The first looks like one of the smooth bark oaks.

In the second picture the split looks like a rougher bark oak and the piece laying on it looks like pine.

Fourth picture, bottom left piece, the bark looks like it is starting to 'shag' like a hickory, but I think oak does that as well but to a lesser extent.

The leaves on the ground are definitely oak leaves. Some are pointed lobed (red oak) and others are round lobed (white oak.) Might be some maple leaves too, but I can't tell from the picture. Do you have some pine on the property?

Oak is good for smoking, but pine is not. Hickory would be good too.

HTH,

walt


----------



## rosco (Apr 19, 2011)

hey cabin fever, being an -x- fire wood cutter, the top piece of wood mlooks like "red oak" and the ones at the bottom of the page look like "white-oak". the leaves are definetl????{SPELLING} oak leaves.  oh im from n.h.


----------



## cliffcarter (Apr 19, 2011)

rosco said:


> hey cabin fever, being an -x- fire wood cutter, the top piece of wood mlooks like "red oak" and the ones at the bottom of the page look like "white-oak". the leaves are definetl????{SPELLING} oak leaves.  oh im from n.h.


I agree that the 1st pic looks to be red oak, last pics as well appear to be oak.


----------



## cabin fever (Apr 19, 2011)

WalterWhite said:


> Were they all the same kind of tree?


I don't believe so as the trees were topped from different areas around the house, but again that's why I'm asking. Some were done in the back yard, front yard, behind the garage, etc.


----------



## eman (Apr 19, 2011)

Its red oak and white oak and the good news is it's all good for smokin.


----------



## michael ark (Apr 19, 2011)

First not sure.It's not any red oak i have seen.2nd picture think it's white oak on pine 3rd pine 4th and 5th whiteoak i think it's can't see bark that good.


----------



## duanes (Apr 19, 2011)

The first pic looks like common Pin Oak - the other is harder to tell how much the shag on the bark is from decompostion but White Oak is reasonable.  You might try burning a bit of the wood - oak is fairly distinct.


----------



## eman (Apr 19, 2011)

I dont see any leaves from pin oaks in any of the pics

 Just red oak w/ pointed lobes and white oak w/ rounded lobes.


----------



## duanes (Apr 19, 2011)

I don't know - Pin Oak has fairly pointed lobes too - red and pin are both fairly smooth bark.  The picture has several species of leaves.  If there were pictures of the acorns that would aid a lot in identifying - red oak has an elongated acorn and pin oak is rounder.


----------



## cabin fever (Apr 19, 2011)

DuaneS said:


> You might try burning a bit of the wood - oak is fairly distinct.

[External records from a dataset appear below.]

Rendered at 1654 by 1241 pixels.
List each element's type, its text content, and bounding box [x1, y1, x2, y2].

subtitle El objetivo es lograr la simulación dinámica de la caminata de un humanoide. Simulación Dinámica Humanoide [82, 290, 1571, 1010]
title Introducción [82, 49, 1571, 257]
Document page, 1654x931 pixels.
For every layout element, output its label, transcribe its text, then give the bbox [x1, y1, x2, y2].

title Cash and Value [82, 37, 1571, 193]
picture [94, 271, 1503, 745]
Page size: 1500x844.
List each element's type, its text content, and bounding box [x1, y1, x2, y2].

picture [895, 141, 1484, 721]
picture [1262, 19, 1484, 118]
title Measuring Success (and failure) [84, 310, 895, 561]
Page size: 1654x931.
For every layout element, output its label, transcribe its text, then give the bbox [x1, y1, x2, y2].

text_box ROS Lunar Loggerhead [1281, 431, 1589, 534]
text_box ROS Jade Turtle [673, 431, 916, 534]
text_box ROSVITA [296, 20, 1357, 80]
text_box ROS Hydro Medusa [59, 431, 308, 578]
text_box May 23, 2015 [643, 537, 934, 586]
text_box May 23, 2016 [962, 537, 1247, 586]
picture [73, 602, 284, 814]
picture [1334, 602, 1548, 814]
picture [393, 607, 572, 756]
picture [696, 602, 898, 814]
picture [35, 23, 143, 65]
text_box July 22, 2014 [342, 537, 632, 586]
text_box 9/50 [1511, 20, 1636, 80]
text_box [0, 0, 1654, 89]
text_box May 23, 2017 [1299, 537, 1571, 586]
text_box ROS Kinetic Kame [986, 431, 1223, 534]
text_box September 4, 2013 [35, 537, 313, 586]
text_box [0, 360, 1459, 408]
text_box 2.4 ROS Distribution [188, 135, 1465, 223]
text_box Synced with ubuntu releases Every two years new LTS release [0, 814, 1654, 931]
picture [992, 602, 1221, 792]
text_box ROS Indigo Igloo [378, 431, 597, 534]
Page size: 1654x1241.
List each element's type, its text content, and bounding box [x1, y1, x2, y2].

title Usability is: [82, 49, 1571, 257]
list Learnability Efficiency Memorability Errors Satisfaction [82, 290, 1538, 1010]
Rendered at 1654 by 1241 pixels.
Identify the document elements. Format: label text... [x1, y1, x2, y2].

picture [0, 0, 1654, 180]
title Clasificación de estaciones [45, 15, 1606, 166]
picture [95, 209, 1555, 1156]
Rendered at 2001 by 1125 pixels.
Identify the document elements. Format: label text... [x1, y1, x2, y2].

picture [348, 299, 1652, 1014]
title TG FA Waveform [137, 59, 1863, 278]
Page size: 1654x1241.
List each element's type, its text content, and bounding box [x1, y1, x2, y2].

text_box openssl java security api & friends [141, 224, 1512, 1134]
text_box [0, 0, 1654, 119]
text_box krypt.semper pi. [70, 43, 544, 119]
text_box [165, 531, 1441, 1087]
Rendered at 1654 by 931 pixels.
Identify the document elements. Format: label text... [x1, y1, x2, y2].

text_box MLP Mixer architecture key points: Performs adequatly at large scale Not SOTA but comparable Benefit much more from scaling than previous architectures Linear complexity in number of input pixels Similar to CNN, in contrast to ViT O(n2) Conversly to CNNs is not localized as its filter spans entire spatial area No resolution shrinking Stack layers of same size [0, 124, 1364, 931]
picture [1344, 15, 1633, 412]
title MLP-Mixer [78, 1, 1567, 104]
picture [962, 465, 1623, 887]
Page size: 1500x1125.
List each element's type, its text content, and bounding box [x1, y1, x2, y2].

I'll give that a try tomorrow using my weber chimney. Thanks for all of the input so far everyone.


----------



## michael ark (Apr 20, 2011)

Glad if i helped
	

	
	
		
		



		
		
	


	





 because i might need some from you  .You never know and I'm like the rest i like 
	

	
	
		
		



		
		
	


	





 picking brains for a view from a far.


----------



## cabin fever (Apr 20, 2011)

Well, I burned a few pieces from each pile one piece at a time and everything smelt extremely bitter/burnt. Definitely nothing like the small post oak logs that I bought online last year. Just to be safe I'm gonna use the last couple chunks of hickory I have on my next smoke instead. As always, I really appreciate all of the input folks, but I don't want to mess around and make anyone sick.

- Brian


----------



## fife (Apr 20, 2011)

Dont have a clue.


----------